Ah, the budget. It’s interesting to see how different people handle the discussion of money when it comes to designing their marketing collateral or a new Web site, for example. Some remain tight-lipped and protect that secret budget at all costs, while others are an open book on all kinds of numbers and the type of solutions they’re looking for. I’m here to suggest that being secretive with your creative partner is not a successful approach -- and here’s why:
1. As you look for the right creative agency to partner with, honest and open communication is a must. After all, trust is what you want in a partnership, isn’t it? When was the last time you were in the market for a car and you told the salesman, I don’t want to tell you what my budget is but I’d like a good deal? How’d that work out for you? Sometimes you might not know what your budget should be, and if that’s the situation you’re in, make sure you make that clear. However, if you find yourself hiding the true budget numbers because you can’t trust the agency, then perhaps you haven’t found the right fit in a partner. A word to the wise: find a different partner.
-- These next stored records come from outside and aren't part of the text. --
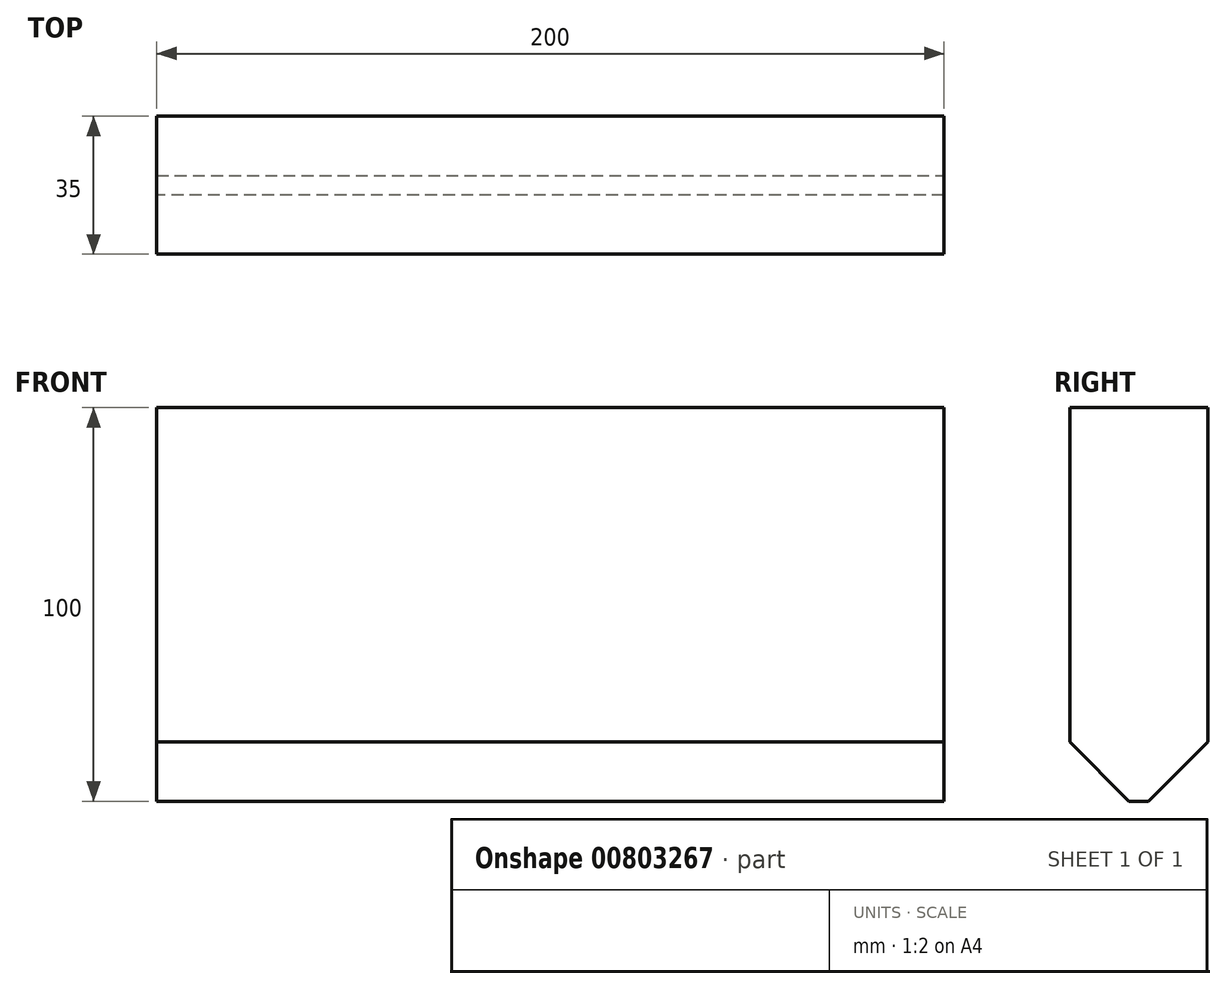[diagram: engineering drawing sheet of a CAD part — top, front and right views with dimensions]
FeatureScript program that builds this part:
annotation { "Feature Type Name" : "Feature", "Feature Type Description" : "" }
export const myFeature = defineFeature(function(context is Context, id is Id, definition is map)
    precondition{}
    {
        {
            var Q0;
            Q0=qCreatedBy(makeId("Right.planeOp"),FACE);
            var sketch = newSketch(context, id + "F0", { "sketchPlane" : qUnion([Q0])});
            skLineSegment(sketch, "E0.bottom", {"start": v(17.5, 50) * mm, "end": v(-17.5, 50) * mm});
            skLineSegment(sketch, "E0.top", {"start": v(17.5, -50) * mm, "end": v(-17.5, -50) * mm});
            skLineSegment(sketch, "E0.left", {"start": v(17.5, 50) * mm, "end": v(17.5, -50) * mm});
            skLineSegment(sketch, "E0.right", {"start": v(-17.5, 50) * mm, "end": v(-17.5, -50) * mm});
            skPoint(sketch, "E0.middle", {"position": v(0, 0) * mm});
            skSolve(sketch);
        }
        {
            var Q0;
            Q0=makeQuery(id+"F0.imprint","IMPRINT",FACE,{"disambiguationData":[TD([[makeQuery(id+"F0.imprint","IMPRINT",EDGE,{"derivedFrom":sQuery(id+"F0.wireOp",EDGE,"E0.bottom")}),1.0]])]});
            extrude(context, id + "F1", {"entities" : qUnion([Q0]), "endBound" : BoundingType.SYMMETRIC, "depth" : 200 * mm, "offsetDistance" : 25 * mm});
        }
        {
            var Q0;
            Q0=makeQuery(id+"F1.opExtrude","SWEPT_EDGE",EDGE,{"disambiguationData":[OSD([sQuery(id+"F0.wireOp",EDGE,"E0.top"),sQuery(id+"F0.wireOp",EDGE,"E0.right")])]});
            var Q1;
            Q1=makeQuery(id+"F1.opExtrude","SWEPT_EDGE",EDGE,{"disambiguationData":[OSD([sQuery(id+"F0.wireOp",EDGE,"E0.top"),sQuery(id+"F0.wireOp",EDGE,"E0.left")])]});
            chamfer(context, id + "F2", {"entities" : qUnion([Q0, Q1]), "width" : 15 * mm, "tangentPropagation" : true});
        }
    });
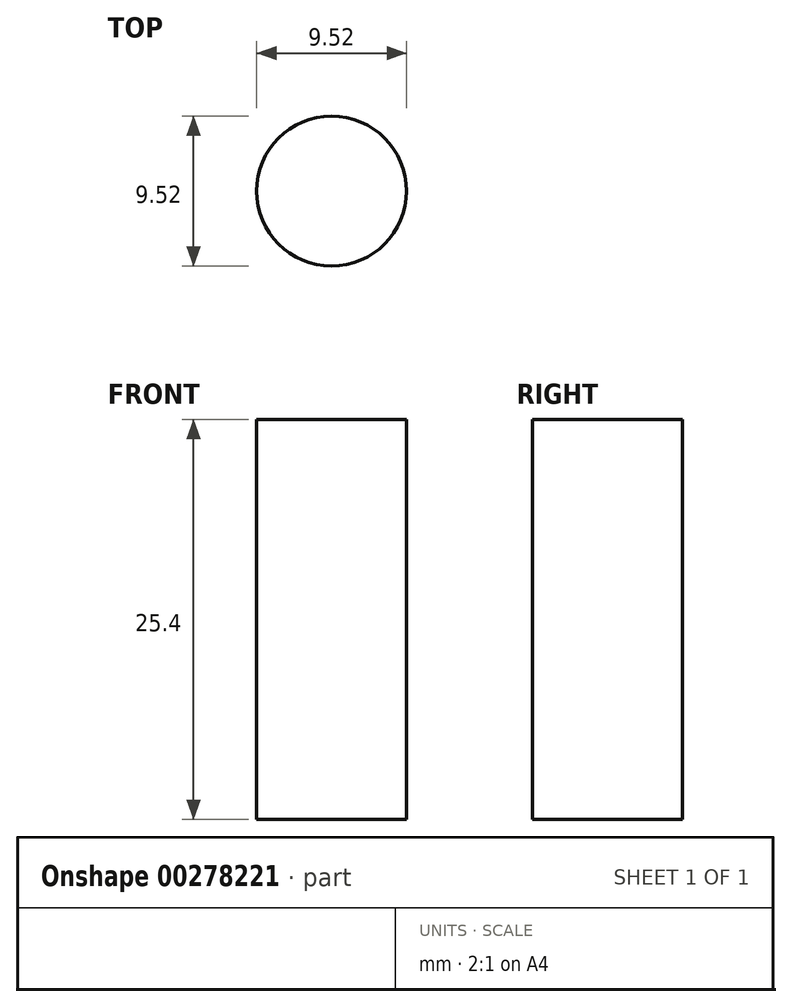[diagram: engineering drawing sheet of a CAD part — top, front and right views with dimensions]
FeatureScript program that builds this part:
annotation { "Feature Type Name" : "Feature", "Feature Type Description" : "" }
export const myFeature = defineFeature(function(context is Context, id is Id, definition is map)
    precondition{}
    {
        {
            var Q0;
            Q0=qCreatedBy(makeId("Top.planeOp"),FACE);
            var sketch = newSketch(context, id + "F0", { "sketchPlane" : qUnion([Q0])});
            skCircle(sketch, "E0", {"center": v(0, 0) * mm, "radius": 4.76 * mm});
            skSolve(sketch);
        }
        {
            var Q0;
            Q0 = qSketchRegion(id + "F0", true);
            extrude(context, id + "F1", {"entities" : qUnion([Q0]), "depth" : 25.4 * mm});
        }
    });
2. Being secretive about your project budget means the creative partner will have to make assumptions when putting together a proposal for you. If you’re not forthcoming about what you’re able to spend, you might be disappointed when you review the proposal. If you’re open about your budget, you won’t have to waste time having the proposal reworked if it’s not exactly what you were thinking. Time is money -- so respect your own time and the time of those you work with by being open about the budget from the beginning.
3. A great creative partner will work with the budget you have and will look for appropriate solutions based on what’s financially possible. There are endless solutions to building a Web site, for example. From a simple text site to a large uniquely functioning site that is responsive, each type of Web site and the capability it has, comes with a different price tag. This is the main reason an agency will ask for your budget numbers -- so they can put together a custom plan that works for you.
Remember, trust is built and expectations are met only after there is transparency. So be transparent when starting a project. Set expectations, identify potential issues, and always be willing to discuss the budget. Planning for a successful project does take time and you should expect to have a conversation around all of the specifics.
At the end of the day, if you’ve found a trustworthy company that treats you right and can do what you’re asking for but their proposal is still a bit high, ask yourself -- what’s the cost of doing business with a partner that’s not a good fit for you? I think you’ll agree that the best results surface when you collaborate with people you trust and admire.